◆ Supplied information ◆
● ● ● ●

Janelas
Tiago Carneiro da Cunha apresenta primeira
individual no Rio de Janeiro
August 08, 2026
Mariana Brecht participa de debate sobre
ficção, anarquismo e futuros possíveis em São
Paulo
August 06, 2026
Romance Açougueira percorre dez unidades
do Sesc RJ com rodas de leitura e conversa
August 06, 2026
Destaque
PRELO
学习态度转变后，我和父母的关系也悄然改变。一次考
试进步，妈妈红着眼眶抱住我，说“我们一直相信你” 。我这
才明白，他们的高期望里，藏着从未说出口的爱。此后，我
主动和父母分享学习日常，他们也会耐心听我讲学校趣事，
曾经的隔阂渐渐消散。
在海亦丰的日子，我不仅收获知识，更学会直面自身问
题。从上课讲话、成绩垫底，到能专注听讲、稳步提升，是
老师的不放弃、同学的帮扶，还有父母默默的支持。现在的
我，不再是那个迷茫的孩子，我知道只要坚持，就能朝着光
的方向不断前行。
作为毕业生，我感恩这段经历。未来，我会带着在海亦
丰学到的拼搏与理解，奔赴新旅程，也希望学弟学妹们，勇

● ● ● ●

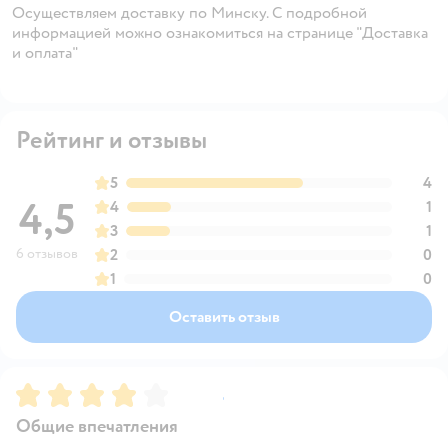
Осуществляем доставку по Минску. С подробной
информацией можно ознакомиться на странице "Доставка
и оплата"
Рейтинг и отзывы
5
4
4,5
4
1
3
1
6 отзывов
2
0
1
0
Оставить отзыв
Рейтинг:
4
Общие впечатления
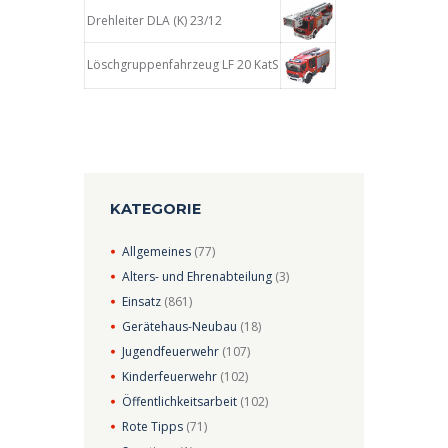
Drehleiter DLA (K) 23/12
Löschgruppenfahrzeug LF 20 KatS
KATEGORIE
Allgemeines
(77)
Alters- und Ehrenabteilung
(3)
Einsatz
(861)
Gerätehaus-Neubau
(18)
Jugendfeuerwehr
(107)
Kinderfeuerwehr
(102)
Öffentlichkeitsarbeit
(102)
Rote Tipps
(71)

● ● ● ●

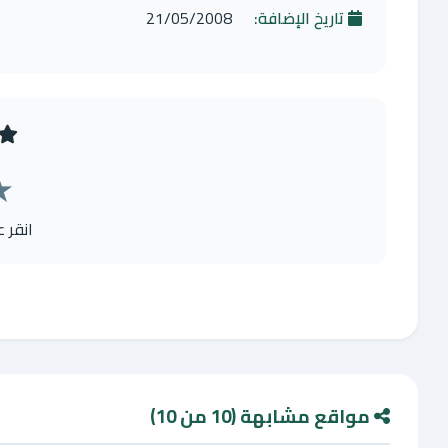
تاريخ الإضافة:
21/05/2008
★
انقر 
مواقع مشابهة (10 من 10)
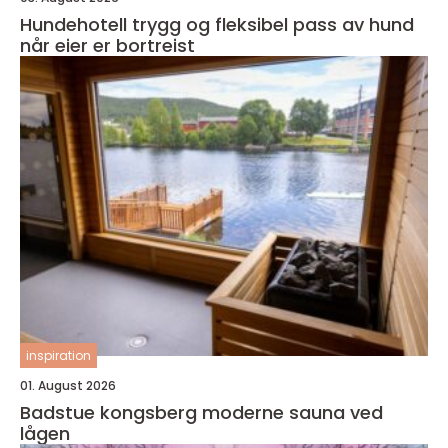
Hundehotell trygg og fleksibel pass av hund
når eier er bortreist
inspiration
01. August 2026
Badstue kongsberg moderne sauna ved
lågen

● ● ● ●

◆ Work to be completed ◆
Go through the material and say how many lines include "August". The number alone will do.

◆ The answer ◆
4